START Records

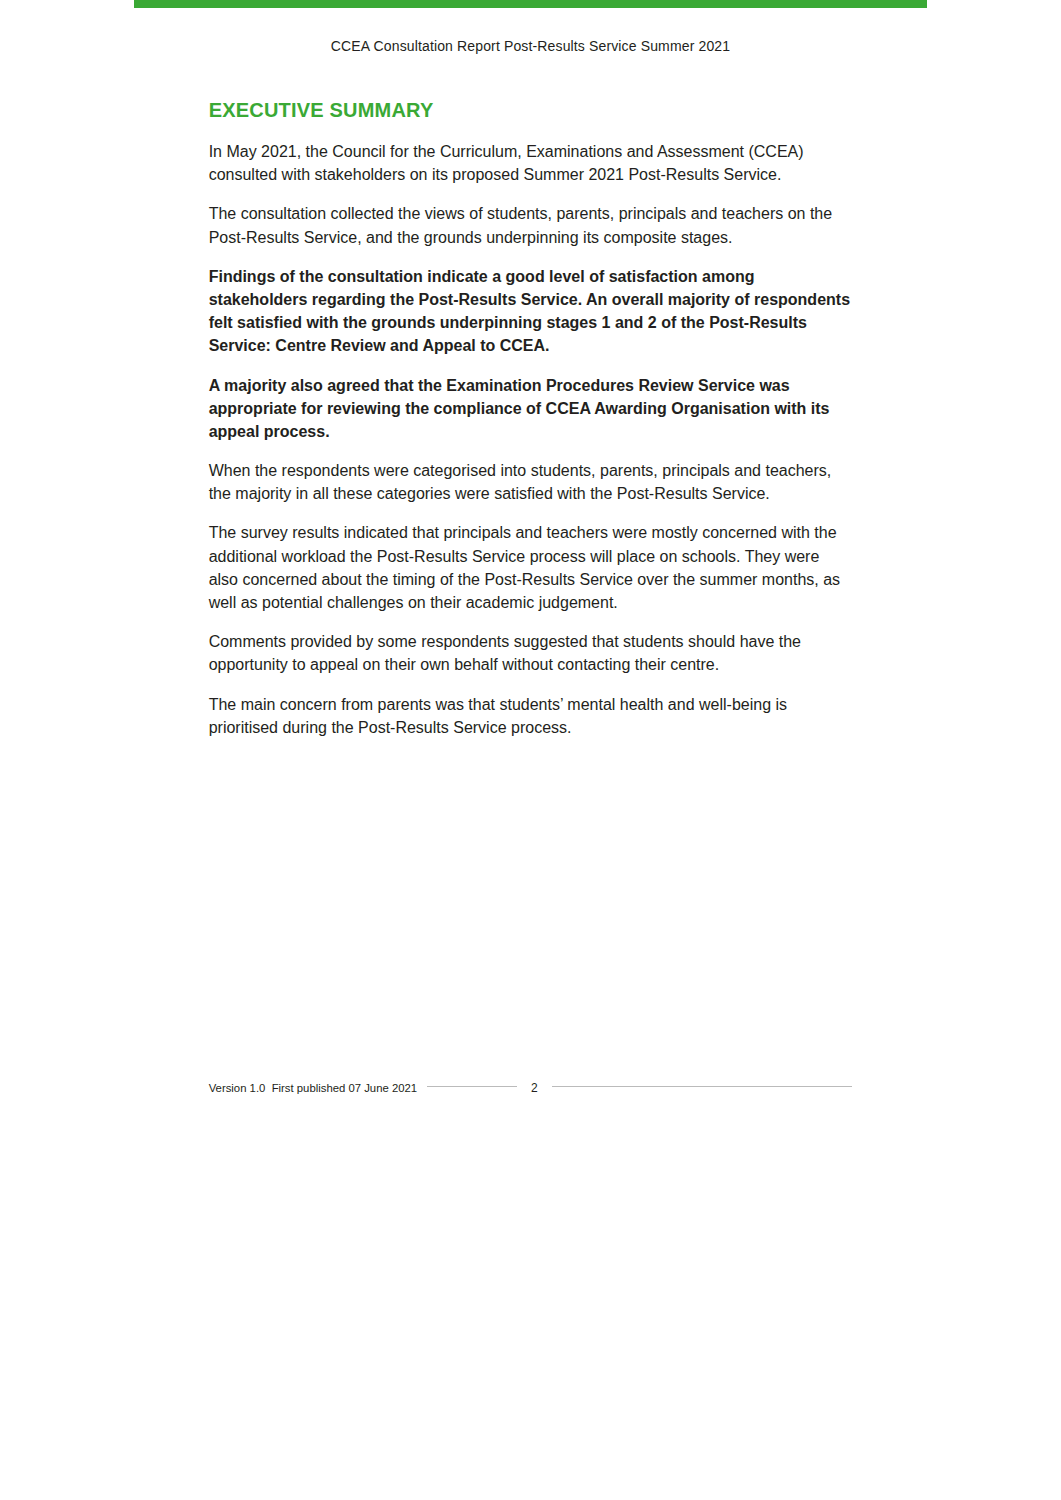CCEA Consultation Report Post-Results Service Summer 2021
EXECUTIVE SUMMARY
In May 2021, the Council for the Curriculum, Examinations and Assessment (CCEA) consulted with stakeholders on its proposed Summer 2021 Post-Results Service.
The consultation collected the views of students, parents, principals and teachers on the Post-Results Service, and the grounds underpinning its composite stages.
Findings of the consultation indicate a good level of satisfaction among stakeholders regarding the Post-Results Service. An overall majority of respondents felt satisfied with the grounds underpinning stages 1 and 2 of the Post-Results Service: Centre Review and Appeal to CCEA.
A majority also agreed that the Examination Procedures Review Service was appropriate for reviewing the compliance of CCEA Awarding Organisation with its appeal process.
When the respondents were categorised into students, parents, principals and teachers, the majority in all these categories were satisfied with the Post-Results Service.
The survey results indicated that principals and teachers were mostly concerned with the additional workload the Post-Results Service process will place on schools. They were also concerned about the timing of the Post-Results Service over the summer months, as well as potential challenges on their academic judgement.
Comments provided by some respondents suggested that students should have the opportunity to appeal on their own behalf without contacting their centre.
The main concern from parents was that students’ mental health and well-being is prioritised during the Post-Results Service process.
Version 1.0 First published 07 June 2021 2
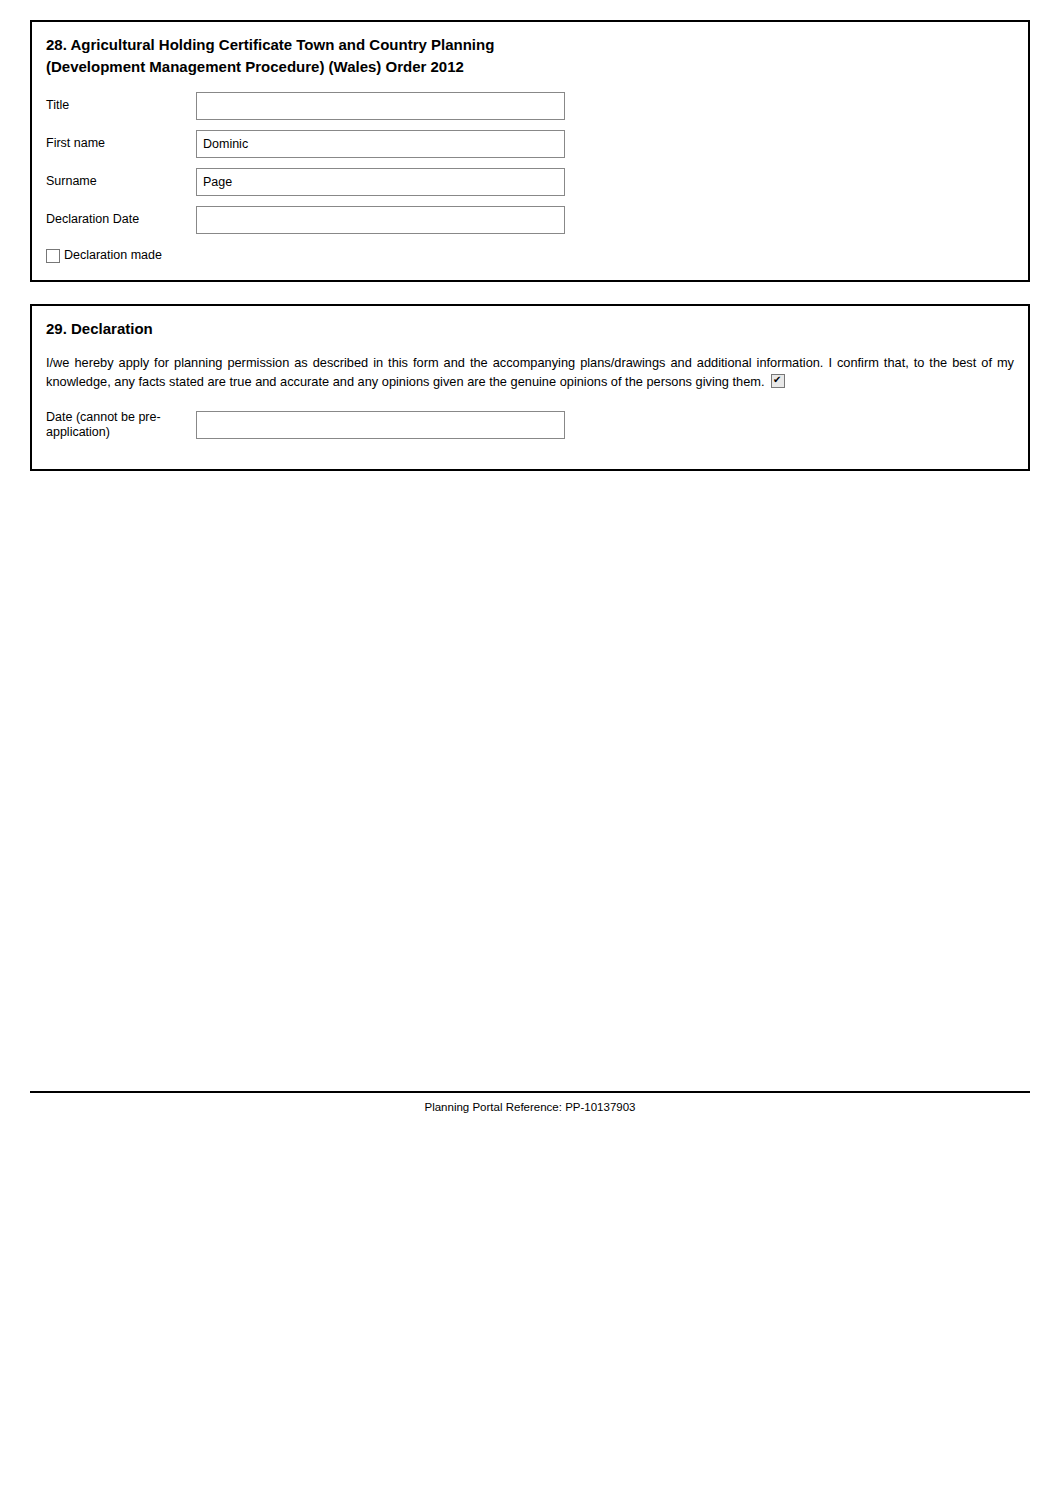28. Agricultural Holding Certificate Town and Country Planning
(Development Management Procedure) (Wales) Order 2012
Title
First name
Dominic
Surname
Page
Declaration Date
Declaration made
29. Declaration
I/we hereby apply for planning permission as described in this form and the accompanying plans/drawings and additional information. I confirm that, to the best of my knowledge, any facts stated are true and accurate and any opinions given are the genuine opinions of the persons giving them.
Date (cannot be pre-
application)
Planning Portal Reference: PP-10137903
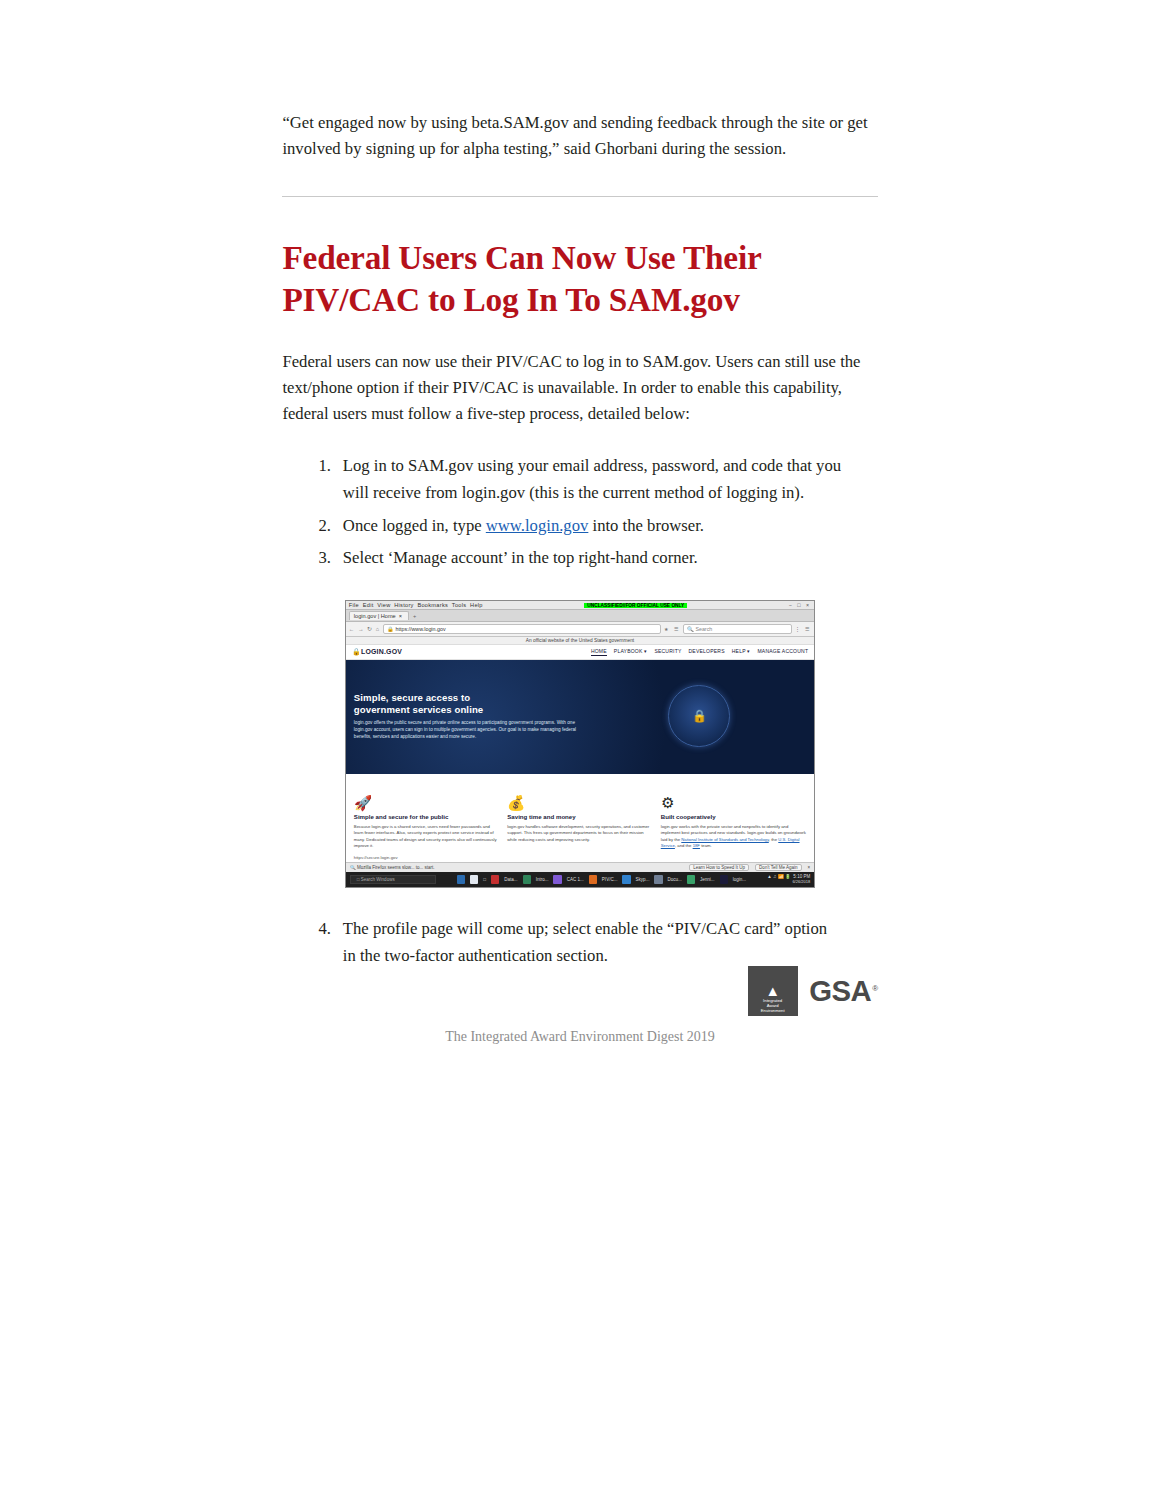“Get engaged now by using beta.SAM.gov and sending feedback through the site or get involved by signing up for alpha testing,” said Ghorbani during the session.
Federal Users Can Now Use Their PIV/CAC to Log In To SAM.gov
Federal users can now use their PIV/CAC to log in to SAM.gov. Users can still use the text/phone option if their PIV/CAC is unavailable. In order to enable this capability, federal users must follow a five-step process, detailed below:
Log in to SAM.gov using your email address, password, and code that you will receive from login.gov (this is the current method of logging in).
Once logged in, type www.login.gov into the browser.
Select ‘Manage account’ in the top right-hand corner.
File Edit View History Bookmarks Tools Help UNCLASSIFIED//FOR OFFICIAL USE ONLY − □ ×
login.gov | Home × +
← → ↻ ⌂ 🔒 https://www.login.gov ★ ☰ 🔍 Search ⋮ ☰
An official website of the United States government
🔒LOGIN.GOV HOME PLAYBOOK ▾ SECURITY DEVELOPERS HELP ▾ MANAGE ACCOUNT
Simple, secure access to
government services online
login.gov offers the public secure and private online access to participating government programs. With one login.gov account, users can sign in to multiple government agencies. Our goal is to make managing federal benefits, services and applications easier and more secure.
🔒
🚀
Simple and secure for the public
Because login.gov is a shared service, users need fewer passwords and learn fewer interfaces. Also, security experts protect one service instead of many. Dedicated teams of design and security experts also will continuously improve it.
💰
Saving time and money
login.gov handles software development, security operations, and customer support. This frees up government departments to focus on their mission while reducing costs and improving security.
⚙
Built cooperatively
login.gov works with the private sector and nonprofits to identify and implement best practices and new standards. login.gov builds on groundwork laid by the National Institute of Standards and Technology, the U.S. Digital Service, and the 18F team.
https://secure.login.gov
🔍 Mozilla Firefox seems slow... to... start. Learn How to Speed It Up Don't Tell Me Again ×
□ Search Windows □ Data... Intro... CAC 1... PIV/C... Skyp... Docu... Jenni... login... ▲ ♫ 📶 🔋 5:10 PM
6/26/2018
The profile page will come up; select enable the “PIV/CAC card” option in the two-factor authentication section.
▲ Integrated
Award
Environment
GSA®
The Integrated Award Environment Digest 2019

END Records

* Work item *
Looking at the entries above, can you reproduce exactly the lines from the one that holds "Once logged in, type" through the one that holds "Simple and secure for the public", and only those?

* Worked solution *
Once logged in, type www.login.gov into the browser.
Select ‘Manage account’ in the top right-hand corner.
File Edit View History Bookmarks Tools Help UNCLASSIFIED//FOR OFFICIAL USE ONLY − □ ×
login.gov | Home × +
← → ↻ ⌂ 🔒 https://www.login.gov ★ ☰ 🔍 Search ⋮ ☰
An official website of the United States government
🔒LOGIN.GOV HOME PLAYBOOK ▾ SECURITY DEVELOPERS HELP ▾ MANAGE ACCOUNT
Simple, secure access to
government services online
login.gov offers the public secure and private online access to participating government programs. With one login.gov account, users can sign in to multiple government agencies. Our goal is to make managing federal benefits, services and applications easier and more secure.
🔒
🚀
Simple and secure for the public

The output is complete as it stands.